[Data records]
******
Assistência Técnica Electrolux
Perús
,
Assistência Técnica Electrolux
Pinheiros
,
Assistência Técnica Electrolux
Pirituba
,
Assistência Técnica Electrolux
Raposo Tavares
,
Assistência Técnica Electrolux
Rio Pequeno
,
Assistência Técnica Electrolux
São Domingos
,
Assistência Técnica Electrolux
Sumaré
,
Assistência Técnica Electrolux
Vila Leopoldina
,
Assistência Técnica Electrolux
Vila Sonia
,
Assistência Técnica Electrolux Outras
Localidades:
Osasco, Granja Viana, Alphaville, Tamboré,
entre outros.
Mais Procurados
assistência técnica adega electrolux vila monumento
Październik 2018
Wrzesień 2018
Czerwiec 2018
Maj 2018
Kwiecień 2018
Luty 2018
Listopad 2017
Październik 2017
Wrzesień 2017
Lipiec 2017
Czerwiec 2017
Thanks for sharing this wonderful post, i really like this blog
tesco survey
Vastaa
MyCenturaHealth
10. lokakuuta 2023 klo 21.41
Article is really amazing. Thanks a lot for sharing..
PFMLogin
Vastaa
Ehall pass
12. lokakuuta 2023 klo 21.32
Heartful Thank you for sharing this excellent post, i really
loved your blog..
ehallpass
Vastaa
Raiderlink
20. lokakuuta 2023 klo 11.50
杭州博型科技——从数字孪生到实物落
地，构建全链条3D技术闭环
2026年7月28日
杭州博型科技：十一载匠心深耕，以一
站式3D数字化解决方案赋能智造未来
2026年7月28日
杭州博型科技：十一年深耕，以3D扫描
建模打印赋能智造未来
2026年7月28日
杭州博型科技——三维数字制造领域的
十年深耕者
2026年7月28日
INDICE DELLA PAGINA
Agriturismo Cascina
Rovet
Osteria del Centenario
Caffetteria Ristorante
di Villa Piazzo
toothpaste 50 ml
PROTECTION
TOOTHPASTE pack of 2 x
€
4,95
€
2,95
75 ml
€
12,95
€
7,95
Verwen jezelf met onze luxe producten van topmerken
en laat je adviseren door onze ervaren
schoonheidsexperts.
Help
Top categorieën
******
How to complete this task: Reproduce every line of the data above verbatim, keeping the original order.

Result:
Assistência Técnica Electrolux
Perús
,
Assistência Técnica Electrolux
Pinheiros
,
Assistência Técnica Electrolux
Pirituba
,
Assistência Técnica Electrolux
Raposo Tavares
,
Assistência Técnica Electrolux
Rio Pequeno
,
Assistência Técnica Electrolux
São Domingos
,
Assistência Técnica Electrolux
Sumaré
,
Assistência Técnica Electrolux
Vila Leopoldina
,
Assistência Técnica Electrolux
Vila Sonia
,
Assistência Técnica Electrolux Outras
Localidades:
Osasco, Granja Viana, Alphaville, Tamboré,
entre outros.
Mais Procurados
assistência técnica adega electrolux vila monumento
Październik 2018
Wrzesień 2018
Czerwiec 2018
Maj 2018
Kwiecień 2018
Luty 2018
Listopad 2017
Październik 2017
Wrzesień 2017
Lipiec 2017
Czerwiec 2017
Thanks for sharing this wonderful post, i really like this blog
tesco survey
Vastaa
MyCenturaHealth
10. lokakuuta 2023 klo 21.41
Article is really amazing. Thanks a lot for sharing..
PFMLogin
Vastaa
Ehall pass
12. lokakuuta 2023 klo 21.32
Heartful Thank you for sharing this excellent post, i really
loved your blog..
ehallpass
Vastaa
Raiderlink
20. lokakuuta 2023 klo 11.50
杭州博型科技——从数字孪生到实物落
地，构建全链条3D技术闭环
2026年7月28日
杭州博型科技：十一载匠心深耕，以一
站式3D数字化解决方案赋能智造未来
2026年7月28日
杭州博型科技：十一年深耕，以3D扫描
建模打印赋能智造未来
2026年7月28日
杭州博型科技——三维数字制造领域的
十年深耕者
2026年7月28日
INDICE DELLA PAGINA
Agriturismo Cascina
Rovet
Osteria del Centenario
Caffetteria Ristorante
di Villa Piazzo
toothpaste 50 ml
PROTECTION
TOOTHPASTE pack of 2 x
€
4,95
€
2,95
75 ml
€
12,95
€
7,95
Verwen jezelf met onze luxe producten van topmerken
en laat je adviseren door onze ervaren
schoonheidsexperts.
Help
Top categorieën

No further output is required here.